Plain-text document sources
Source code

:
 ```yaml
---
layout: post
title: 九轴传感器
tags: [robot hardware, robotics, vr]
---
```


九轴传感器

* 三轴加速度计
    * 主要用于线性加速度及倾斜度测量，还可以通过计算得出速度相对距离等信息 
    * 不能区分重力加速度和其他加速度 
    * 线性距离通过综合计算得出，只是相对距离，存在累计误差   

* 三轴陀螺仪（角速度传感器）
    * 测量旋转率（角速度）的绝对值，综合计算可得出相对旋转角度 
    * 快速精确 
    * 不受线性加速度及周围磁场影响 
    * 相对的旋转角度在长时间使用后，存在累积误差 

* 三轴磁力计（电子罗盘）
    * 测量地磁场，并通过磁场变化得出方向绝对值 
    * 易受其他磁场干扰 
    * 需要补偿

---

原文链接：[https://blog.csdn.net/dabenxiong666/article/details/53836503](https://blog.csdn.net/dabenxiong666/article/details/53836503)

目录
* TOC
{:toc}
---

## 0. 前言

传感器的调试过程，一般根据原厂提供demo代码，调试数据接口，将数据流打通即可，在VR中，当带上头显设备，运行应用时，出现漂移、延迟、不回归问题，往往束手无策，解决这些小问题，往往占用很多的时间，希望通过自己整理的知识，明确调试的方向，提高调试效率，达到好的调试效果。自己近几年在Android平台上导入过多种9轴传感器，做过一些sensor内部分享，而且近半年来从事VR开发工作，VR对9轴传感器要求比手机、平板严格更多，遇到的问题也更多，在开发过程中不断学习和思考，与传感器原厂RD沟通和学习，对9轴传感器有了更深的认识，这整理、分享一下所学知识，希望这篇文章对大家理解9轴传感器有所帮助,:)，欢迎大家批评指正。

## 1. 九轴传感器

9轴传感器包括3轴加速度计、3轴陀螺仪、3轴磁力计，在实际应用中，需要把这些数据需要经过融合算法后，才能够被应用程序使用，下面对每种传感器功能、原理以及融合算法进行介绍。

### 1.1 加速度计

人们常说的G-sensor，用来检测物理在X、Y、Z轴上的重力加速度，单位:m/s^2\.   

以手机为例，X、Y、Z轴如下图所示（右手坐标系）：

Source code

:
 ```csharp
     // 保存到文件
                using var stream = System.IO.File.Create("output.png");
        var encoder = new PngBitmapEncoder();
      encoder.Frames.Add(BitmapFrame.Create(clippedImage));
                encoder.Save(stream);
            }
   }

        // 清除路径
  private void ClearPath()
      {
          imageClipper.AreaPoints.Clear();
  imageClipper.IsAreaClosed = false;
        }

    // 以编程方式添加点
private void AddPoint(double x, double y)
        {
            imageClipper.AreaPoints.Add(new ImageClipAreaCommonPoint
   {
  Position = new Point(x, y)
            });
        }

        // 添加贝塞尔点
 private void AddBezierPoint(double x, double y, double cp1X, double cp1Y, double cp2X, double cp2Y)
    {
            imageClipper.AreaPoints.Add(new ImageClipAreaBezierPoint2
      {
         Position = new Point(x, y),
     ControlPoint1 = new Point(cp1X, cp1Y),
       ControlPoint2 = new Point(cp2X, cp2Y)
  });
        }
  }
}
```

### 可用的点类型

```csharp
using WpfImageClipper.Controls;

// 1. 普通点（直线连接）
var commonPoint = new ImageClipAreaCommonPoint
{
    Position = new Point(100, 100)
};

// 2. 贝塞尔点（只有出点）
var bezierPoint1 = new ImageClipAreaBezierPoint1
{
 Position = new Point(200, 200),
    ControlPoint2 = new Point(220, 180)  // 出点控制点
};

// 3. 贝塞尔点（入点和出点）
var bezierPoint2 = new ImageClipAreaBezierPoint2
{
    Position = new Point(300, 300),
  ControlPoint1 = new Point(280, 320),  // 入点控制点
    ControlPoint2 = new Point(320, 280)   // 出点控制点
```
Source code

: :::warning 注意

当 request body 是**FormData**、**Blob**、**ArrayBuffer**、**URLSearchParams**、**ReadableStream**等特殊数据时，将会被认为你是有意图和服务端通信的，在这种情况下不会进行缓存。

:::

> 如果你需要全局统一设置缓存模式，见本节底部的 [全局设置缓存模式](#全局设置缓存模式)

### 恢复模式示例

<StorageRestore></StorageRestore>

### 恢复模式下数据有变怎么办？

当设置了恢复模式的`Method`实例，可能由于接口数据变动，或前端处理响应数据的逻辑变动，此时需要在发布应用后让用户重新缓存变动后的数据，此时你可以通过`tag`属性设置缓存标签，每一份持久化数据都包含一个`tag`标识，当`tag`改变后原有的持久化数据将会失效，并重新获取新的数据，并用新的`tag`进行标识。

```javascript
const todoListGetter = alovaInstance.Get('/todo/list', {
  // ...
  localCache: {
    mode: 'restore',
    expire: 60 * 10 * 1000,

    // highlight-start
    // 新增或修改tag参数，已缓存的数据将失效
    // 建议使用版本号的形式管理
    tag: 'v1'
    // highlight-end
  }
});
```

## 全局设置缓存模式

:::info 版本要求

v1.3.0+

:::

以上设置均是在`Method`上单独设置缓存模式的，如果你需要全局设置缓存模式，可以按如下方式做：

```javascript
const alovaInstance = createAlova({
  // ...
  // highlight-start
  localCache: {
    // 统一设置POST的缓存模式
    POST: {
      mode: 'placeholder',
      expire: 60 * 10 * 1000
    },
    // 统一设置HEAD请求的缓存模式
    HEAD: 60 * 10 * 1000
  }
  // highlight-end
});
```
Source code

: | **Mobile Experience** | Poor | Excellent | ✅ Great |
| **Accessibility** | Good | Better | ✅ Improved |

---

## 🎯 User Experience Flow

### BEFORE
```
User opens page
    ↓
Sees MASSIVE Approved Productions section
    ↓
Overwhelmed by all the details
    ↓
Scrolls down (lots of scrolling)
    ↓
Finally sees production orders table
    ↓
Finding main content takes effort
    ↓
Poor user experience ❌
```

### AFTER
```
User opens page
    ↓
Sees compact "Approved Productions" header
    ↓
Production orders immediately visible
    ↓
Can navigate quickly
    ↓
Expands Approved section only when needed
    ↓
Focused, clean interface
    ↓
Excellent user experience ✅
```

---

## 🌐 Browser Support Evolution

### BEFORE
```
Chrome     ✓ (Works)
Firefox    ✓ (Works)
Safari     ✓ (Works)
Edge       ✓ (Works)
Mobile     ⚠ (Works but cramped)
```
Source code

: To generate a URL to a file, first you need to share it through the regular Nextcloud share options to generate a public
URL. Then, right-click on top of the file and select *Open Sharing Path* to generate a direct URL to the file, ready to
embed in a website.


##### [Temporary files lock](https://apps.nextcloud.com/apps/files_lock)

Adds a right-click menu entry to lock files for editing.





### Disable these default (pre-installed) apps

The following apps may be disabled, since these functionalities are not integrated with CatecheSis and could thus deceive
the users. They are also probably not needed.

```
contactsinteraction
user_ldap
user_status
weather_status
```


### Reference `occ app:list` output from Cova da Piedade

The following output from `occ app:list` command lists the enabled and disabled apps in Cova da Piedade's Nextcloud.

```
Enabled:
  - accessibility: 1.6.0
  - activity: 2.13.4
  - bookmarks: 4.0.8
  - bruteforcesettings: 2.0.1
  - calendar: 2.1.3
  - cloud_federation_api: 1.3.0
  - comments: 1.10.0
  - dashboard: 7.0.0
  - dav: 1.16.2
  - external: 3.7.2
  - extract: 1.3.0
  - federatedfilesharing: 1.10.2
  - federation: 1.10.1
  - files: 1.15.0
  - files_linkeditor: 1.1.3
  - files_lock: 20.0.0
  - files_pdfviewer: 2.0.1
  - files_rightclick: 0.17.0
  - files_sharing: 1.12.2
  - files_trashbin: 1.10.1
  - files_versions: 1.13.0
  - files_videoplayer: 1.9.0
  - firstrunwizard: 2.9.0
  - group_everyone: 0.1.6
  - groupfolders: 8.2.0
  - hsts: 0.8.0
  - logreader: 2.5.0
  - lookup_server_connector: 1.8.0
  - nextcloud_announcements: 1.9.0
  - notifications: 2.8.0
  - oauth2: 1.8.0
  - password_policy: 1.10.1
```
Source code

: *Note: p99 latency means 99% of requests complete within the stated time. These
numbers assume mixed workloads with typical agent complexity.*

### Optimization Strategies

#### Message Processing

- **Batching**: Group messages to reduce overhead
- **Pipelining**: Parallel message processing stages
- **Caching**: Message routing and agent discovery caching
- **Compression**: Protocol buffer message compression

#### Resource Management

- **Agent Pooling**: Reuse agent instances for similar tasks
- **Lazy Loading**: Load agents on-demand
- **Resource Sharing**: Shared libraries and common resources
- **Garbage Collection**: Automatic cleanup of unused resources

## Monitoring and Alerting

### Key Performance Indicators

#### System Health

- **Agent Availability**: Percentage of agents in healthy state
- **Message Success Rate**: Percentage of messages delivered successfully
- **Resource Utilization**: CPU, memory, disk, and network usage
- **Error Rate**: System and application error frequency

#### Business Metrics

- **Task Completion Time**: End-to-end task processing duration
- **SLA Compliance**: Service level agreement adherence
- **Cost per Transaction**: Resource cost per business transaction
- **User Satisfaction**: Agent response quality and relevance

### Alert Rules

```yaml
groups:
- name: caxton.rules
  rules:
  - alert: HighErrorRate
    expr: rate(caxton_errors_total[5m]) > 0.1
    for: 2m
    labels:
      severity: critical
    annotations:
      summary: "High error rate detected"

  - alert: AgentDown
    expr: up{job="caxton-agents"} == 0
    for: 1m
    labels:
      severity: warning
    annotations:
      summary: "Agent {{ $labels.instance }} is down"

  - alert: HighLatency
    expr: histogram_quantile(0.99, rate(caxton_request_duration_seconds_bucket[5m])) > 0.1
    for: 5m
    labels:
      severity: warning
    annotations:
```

What you will do: Scan the records for lines with the string "alovaInstance". Give the number of such lines and nothing else.

Task solution: 2